The beginning of this book explores these concepts very effectively—we discover that, while the fictional treatment effectively bars the brain's ability to store the memory of the assault, it can't remove the patient's emotional memory. I was fascinated by this concept - that we have both the technical memories of events in our past, and the emotional memories of those same events. I really wish Walker had explored this further. We certainly see Jenny, the story's protagonist, grappling with her body's emotional response to an event she can't remember, but I wanted to really get inside Jenny's head and understand more fully how Walker imagined that experience playing out. The limited surface-level exploration of this theme, coupled with extremely limited time spent developing Jenny's character, was my first inkling that this story might fall short for me.
Where things really fell apart, in my opinion, came a bit later in the book. I got about halfway through before I began to feel fatigued by the story, but once that shift happened, there was no going back. This story spends a lot (a lot) of time trying to establish the narrator as an omnipotent, possibly evil character overseeing the story. I'm totally, completely on board with unreliable narrators—bonus points when they turn out to have hidden motives! But this narrator was over-the-top unlikable, making comments that started as provocative and quickly became simply irritating. I love to be challenged and even shocked by books I'm reading, but always for a purpose, never simply for effect.
Last but certainly not least, I held out hope for this book because of reviews proclaiming that it had a "shocking ending." I have to say, I was sorely disappointed by the ending—it was unpredictable, sure, but hardly satisfying. What could have been a tangled web of interpersonal relationships and deceits turns out to be nothing so compelling. I didn't fully realize that I wasn't enjoying this book until I came to its conclusion, and realized all that I had just read was essentially for nothing.

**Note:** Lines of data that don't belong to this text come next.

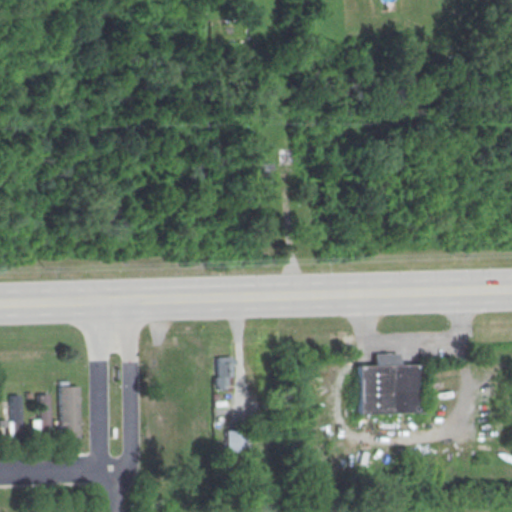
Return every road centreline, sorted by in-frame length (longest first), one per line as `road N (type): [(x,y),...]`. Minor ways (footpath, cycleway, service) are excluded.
road 1 (secondary): [(127,300),(511,290)]
road 2 (residential): [(96,301),(99,468)]
road 3 (residential): [(124,463),(127,300)]
road 4 (secondary): [(0,303),(127,300)]
road 5 (residential): [(0,471),(124,463)]
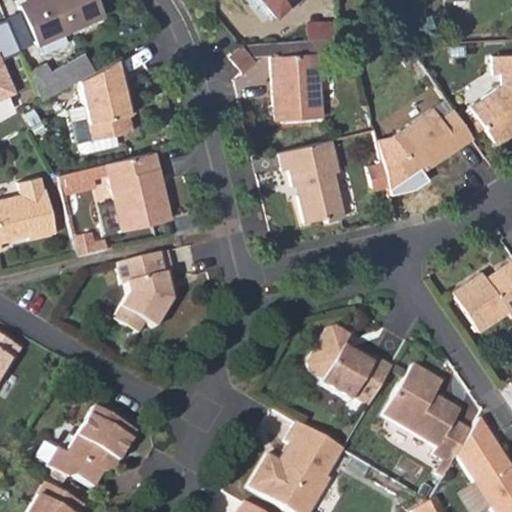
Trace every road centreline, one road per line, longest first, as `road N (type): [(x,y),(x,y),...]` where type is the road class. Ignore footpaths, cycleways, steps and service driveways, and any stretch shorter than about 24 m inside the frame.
road 1 (residential): [(239,275),(181,48),(155,0)]
road 2 (residential): [(198,426),(0,307)]
road 3 (residential): [(414,277),(511,434)]
road 4 (residential): [(243,312),(414,277)]
road 5 (residential): [(239,275),(393,243)]
road 6 (residential): [(393,243),(452,229),(511,187)]
road 7 (residential): [(198,426),(243,312)]
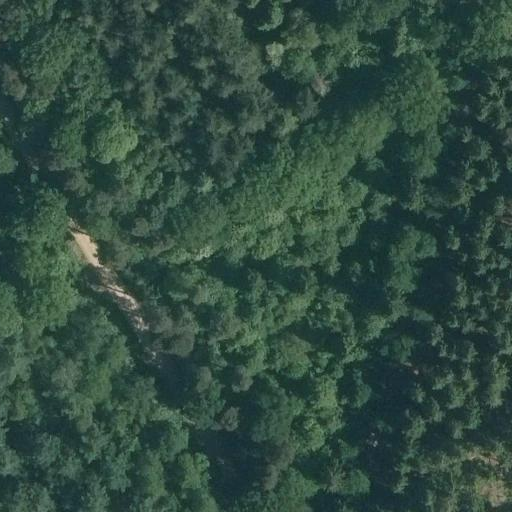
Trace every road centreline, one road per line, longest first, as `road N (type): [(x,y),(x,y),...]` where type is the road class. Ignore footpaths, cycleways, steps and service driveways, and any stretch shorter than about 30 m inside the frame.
road 1 (track): [(472,0),(445,50),(415,248),(355,511)]
road 2 (track): [(0,108),(258,511)]
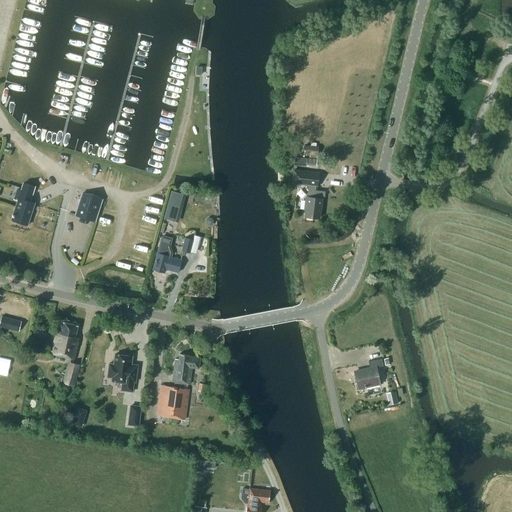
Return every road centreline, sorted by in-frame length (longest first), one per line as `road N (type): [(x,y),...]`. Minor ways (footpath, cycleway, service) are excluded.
road 1 (track): [(380,180),(429,186),(456,173),(511,47)]
road 2 (tertiary): [(0,278),(211,327)]
road 3 (unclassified): [(373,511),(338,419),(315,309)]
road 4 (unclassified): [(283,511),(215,361),(211,327)]
road 5 (tertiary): [(423,0),(380,180)]
road 6 (tertiary): [(315,309),(352,282),(380,180)]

Many of my reviews on CBTB are quite positive—if I'm not enjoying a book, I simply say so on Instagram and put it aside. But my experience reading this book was totally unique; I don't think I've ever read a book that I loved at the beginning and almost hated by the end. My Instagram pictures of this book express my enthusiasm for the book's very strong beginning, and I want to clear any questions about where I stand on ALL IS NOT FORGOTTEN with this review. I wish my experience with the first 100 pages of this book had held true for the duration of the read. Unfortunately, I would be hesitant to recommend this title.